Beneficiado pela decisão do Supremo Tribunal Federal (STF) de derrubar a autorização para prisão após a condenação em segunda instância, o ex-presidente Luiz Inácio Lula da Silva saiu da cadeia menos de 24 horas depois, no final da tarde de sexta-feira, deixando no país a dúvida sobre com que espírito vai desfrutar a liberdade. Ainda na cadeia, graças à condescendência do sistema prisional, o petista concedeu inúmeras entrevistas e mostrava-se falante, repetindo a ladainha de que foi encarcerado por motivos políticos, e não pelo resultado de um minucioso processo investigativo e judicial conduzido pela Operação Lava-Jato.
Solto, certamente o ex-presidente continuará eloquente, mas agora com o potencial de aprofundar ainda mais a polarização que machuca o Brasil
Solto, certamente o ex-presidente continuará eloquente, mas agora com o potencial de aprofundar ainda mais a polarização que machuca o Brasil. Para os radicais da direita, a volta de Lula ao cenário pode funcionar como a senha para que alardeiem de forma mais estridente os perigos de uma suposta ameaça vermelha. Neste momento, parece que muito mais do que a esquerda, ainda fragmentada e personalista, é o outro lado do espectro ideológico que se alimenta da figura controversa de Lula.
Grande parte do que o Brasil vai viver daqui para a frente dependerá do tom imprimido por Lula nos próximos dias, que certamente será repetido por seus seguidores. Se mantiver a toada radical, dará um grande impulso à intolerância e ao extremismo, que continuarão sendo protagonistas de um quadro de degradação das relações sociais no Brasil. A primeira amostra, ainda na sexta-feira, logo após sair da prisão, não foi das melhores. Os ataques à Lava-Jato e as provocações ao presidente Jair Bolsonaro indicam uma postura beligerante.

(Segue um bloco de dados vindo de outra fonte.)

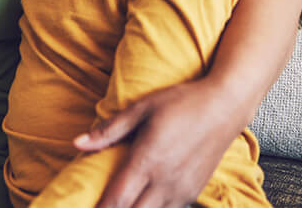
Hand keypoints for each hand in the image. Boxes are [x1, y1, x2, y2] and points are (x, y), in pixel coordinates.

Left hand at [73, 78, 241, 207]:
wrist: (224, 107)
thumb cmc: (179, 103)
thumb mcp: (141, 109)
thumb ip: (109, 130)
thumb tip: (77, 142)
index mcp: (147, 160)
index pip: (117, 198)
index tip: (86, 207)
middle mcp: (165, 181)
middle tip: (100, 206)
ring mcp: (182, 190)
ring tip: (120, 204)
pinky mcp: (194, 192)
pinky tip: (143, 202)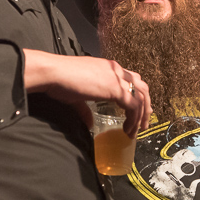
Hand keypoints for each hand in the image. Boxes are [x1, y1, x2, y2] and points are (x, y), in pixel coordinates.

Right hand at [23, 50, 151, 136]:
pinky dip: (134, 119)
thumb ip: (86, 109)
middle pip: (142, 88)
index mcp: (109, 68)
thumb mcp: (77, 97)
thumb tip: (89, 123)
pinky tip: (127, 129)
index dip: (138, 96)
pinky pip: (133, 106)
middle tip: (144, 124)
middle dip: (146, 107)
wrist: (53, 73)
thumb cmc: (60, 81)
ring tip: (137, 131)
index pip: (132, 80)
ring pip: (141, 98)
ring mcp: (117, 78)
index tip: (137, 112)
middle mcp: (116, 70)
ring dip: (141, 117)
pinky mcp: (115, 88)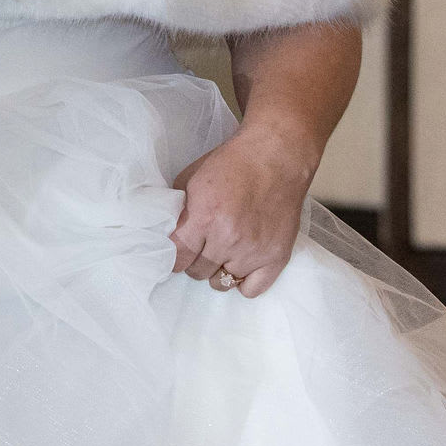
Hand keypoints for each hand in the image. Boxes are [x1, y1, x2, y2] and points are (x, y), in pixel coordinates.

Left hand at [169, 125, 316, 297]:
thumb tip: (168, 235)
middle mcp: (228, 239)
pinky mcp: (277, 257)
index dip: (174, 256)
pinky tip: (241, 263)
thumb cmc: (232, 163)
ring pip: (222, 282)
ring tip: (223, 250)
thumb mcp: (191, 179)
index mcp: (204, 218)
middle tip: (202, 244)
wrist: (276, 156)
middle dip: (195, 260)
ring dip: (218, 269)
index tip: (178, 250)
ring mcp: (254, 251)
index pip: (177, 258)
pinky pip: (252, 290)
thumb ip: (179, 211)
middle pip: (197, 272)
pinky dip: (243, 280)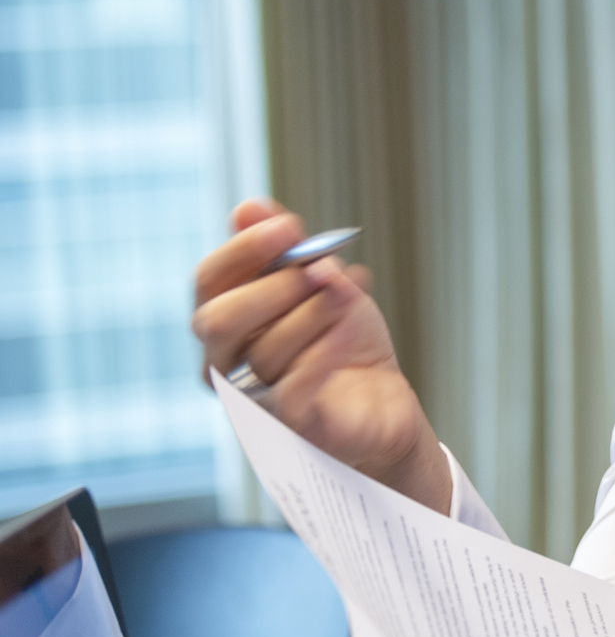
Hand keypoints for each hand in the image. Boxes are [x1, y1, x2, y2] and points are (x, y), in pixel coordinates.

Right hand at [192, 198, 449, 510]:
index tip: (290, 227)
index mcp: (224, 323)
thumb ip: (284, 252)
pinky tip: (350, 333)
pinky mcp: (288, 429)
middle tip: (320, 269)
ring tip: (351, 296)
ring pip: (264, 351)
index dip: (244, 250)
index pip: (208, 281)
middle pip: (216, 320)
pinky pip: (292, 391)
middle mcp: (223, 365)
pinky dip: (323, 353)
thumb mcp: (321, 287)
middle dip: (272, 287)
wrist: (383, 403)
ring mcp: (251, 402)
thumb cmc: (343, 343)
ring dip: (314, 314)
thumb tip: (249, 207)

Precisa ainda ser analisada a questão de fundo. A posição do STF na quinta-feira, que beneficiou Lula, foi a reversão da interpretação da mais alta corte do país sobre o tema da prisão após a condenação em segunda instância, apenas três anos depois de firmar entendimento diferente. Há convicção generalizada de que o Supremo cedeu ao casuísmo, levando à soltura de Lula, condenado por corrupção e lavagem de dinheiro. A decisão produzirá consequências que vão muito além da possibilidade imediata de milhares de criminosos sentenciados voltarem às ruas.
É cristalino que a deliberação do Supremo, com placar apertado de 6 a 5, vai amparar essencialmente os condenados que têm amplas reservas financeiras para pagar os melhores advogados do Brasil e levar os seus recursos para a última instância. Contam com a possibilidade de protelação inerente ao cipoal do sistema recursal brasileiro e, quem sabe, até com a prescrição dos casos, para livrar seus clientes da cadeia. Neste grupo, claro, estão incluídos empreiteiros, doleiros e políticos denunciados pela Lava-Jato. O veredito do STF, portanto, tem infelizmente o condão de reavivar a percepção de que o Brasil é o país onde impera a impunidade.